Detection and characterization of transiting exoplanets: from gas giants to habitable worlds
Dr Nicolas Crouzet
Dunlap Fellow, Dunlap Institute for Astronomy and Astrophysics, University of Toronto, Candidate for the position of UC Lecturer of Astronomy
Time & Place
Mon, 13 Jun 2016 10:00:00 NZST in Rutherford 701, Level 7
All are welcome
Planets are very common in our Galaxy. Those transiting in front of their star can be studied in great detail, providing clues to their internal and atmospheric properties. I will present my work on two projects that aim at detecting and characterizing transiting planets by photometry from the ground: one targeting bright stars with a network of small telescopes located at temperate sites, and one that performs photometry from Antarctica during the continuous winter night. After their detection, these planets can be observed in spectroscopy to probe their atmospheric composition, circulation, and temperature profile.
As I will show for HD 189733b, molecular species are now detected with a high confidence level in the atmospheres of close-in gas giant exoplanets. In contrast, no spectral variations have been detected for the few known Super-Earths that can be observed with this technique; as a result, the atmospheric properties of Super-Earths and terrestrial exoplanets are yet unknown.

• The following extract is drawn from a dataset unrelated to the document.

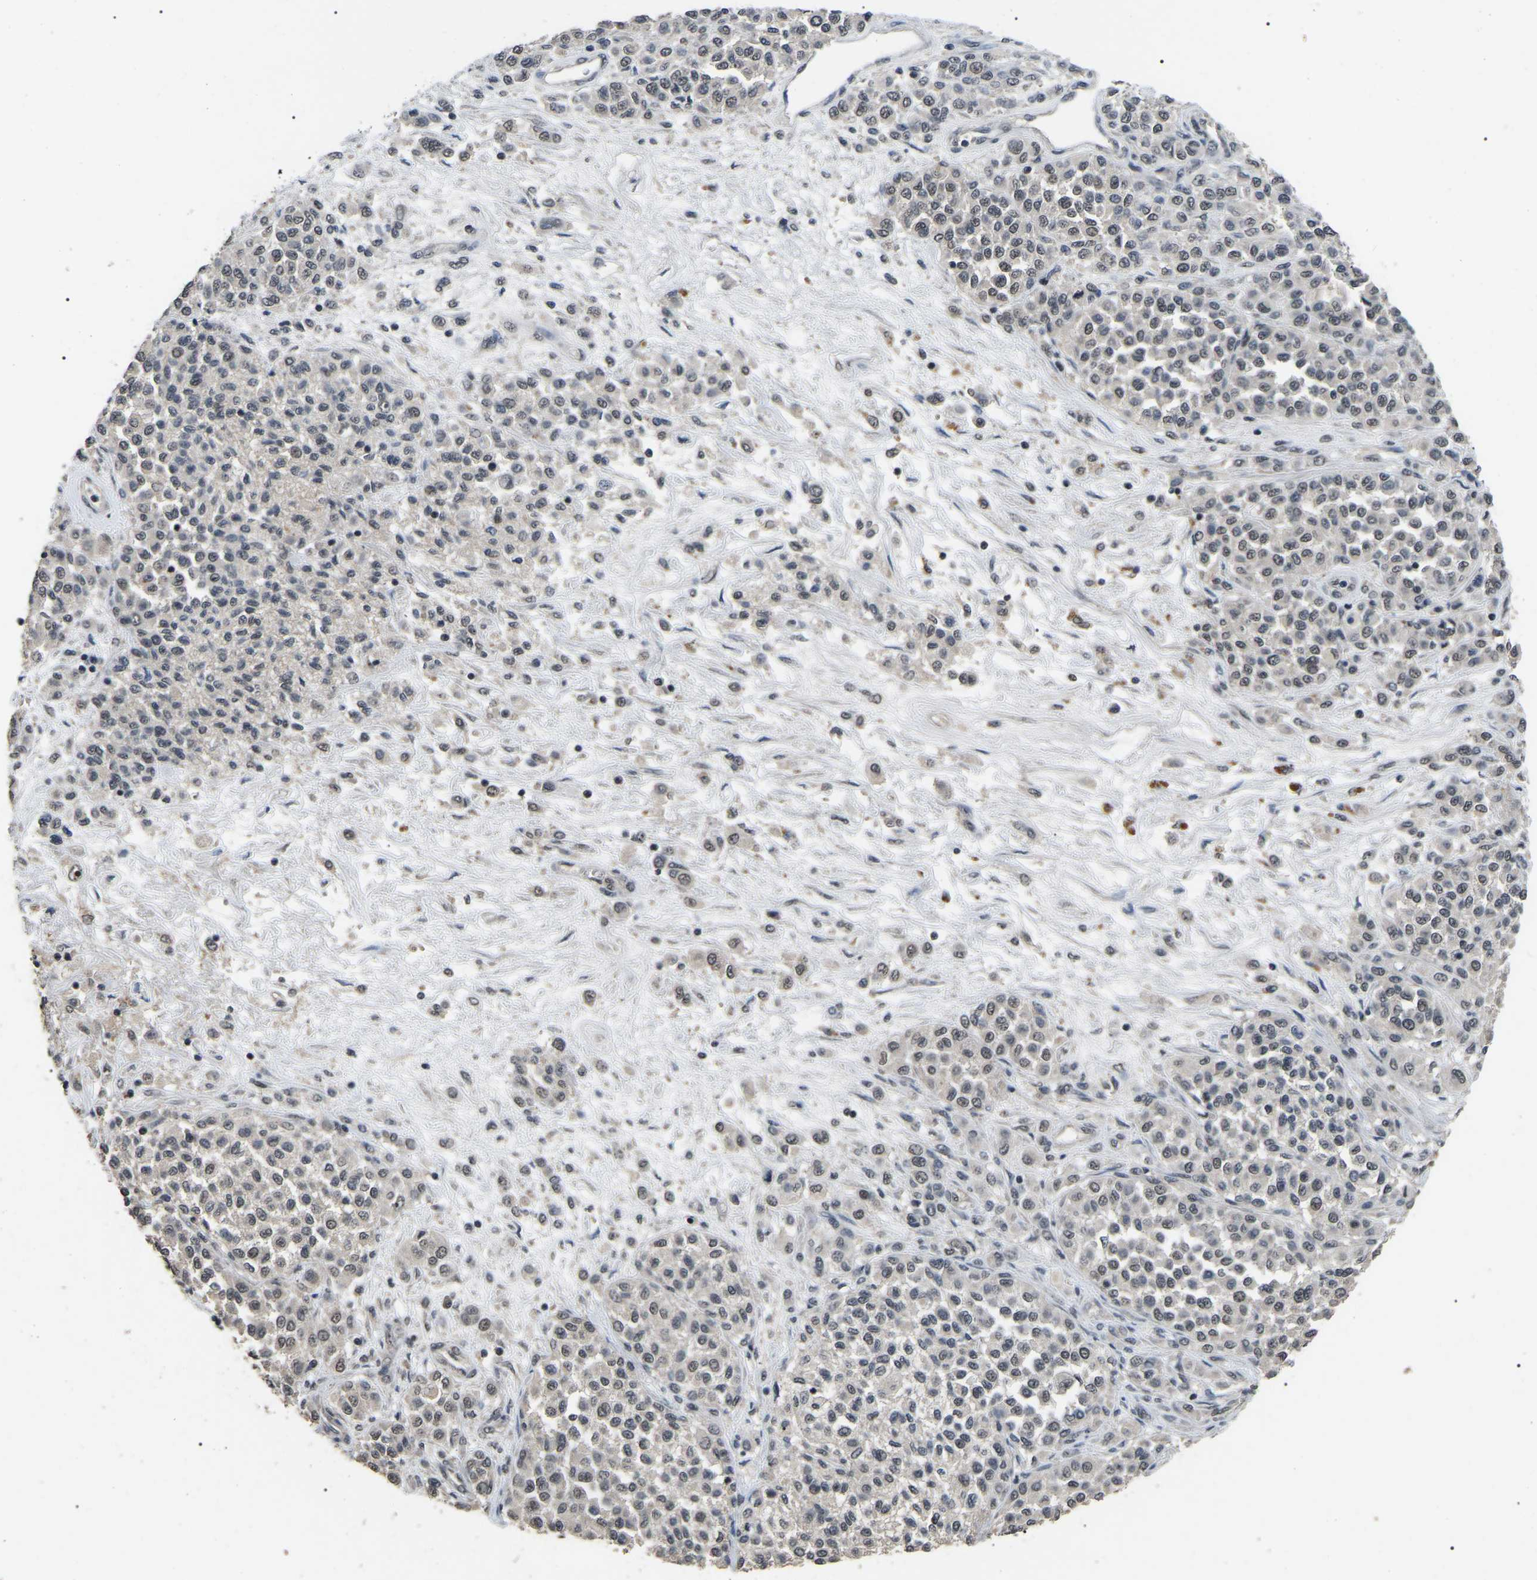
{"staining": {"intensity": "weak", "quantity": ">75%", "location": "nuclear"}, "tissue": "melanoma", "cell_type": "Tumor cells", "image_type": "cancer", "snomed": [{"axis": "morphology", "description": "Malignant melanoma, Metastatic site"}, {"axis": "topography", "description": "Pancreas"}], "caption": "The photomicrograph exhibits immunohistochemical staining of melanoma. There is weak nuclear staining is present in about >75% of tumor cells.", "gene": "PPM1E", "patient": {"sex": "female", "age": 30}}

I will describe the chain of observations that I plan to lead in the coming years to detect terrestrial exoplanets including those in the habitable zone of their star and to characterize their atmospheres, using the synergies between the NASA TESS mission, the photometric and spectroscopic instruments at Mount John Observatory, and the SALT and JWST facilities. This research will pave the way to the search for biosignatures in the atmospheres of terrestrial planets around other stars.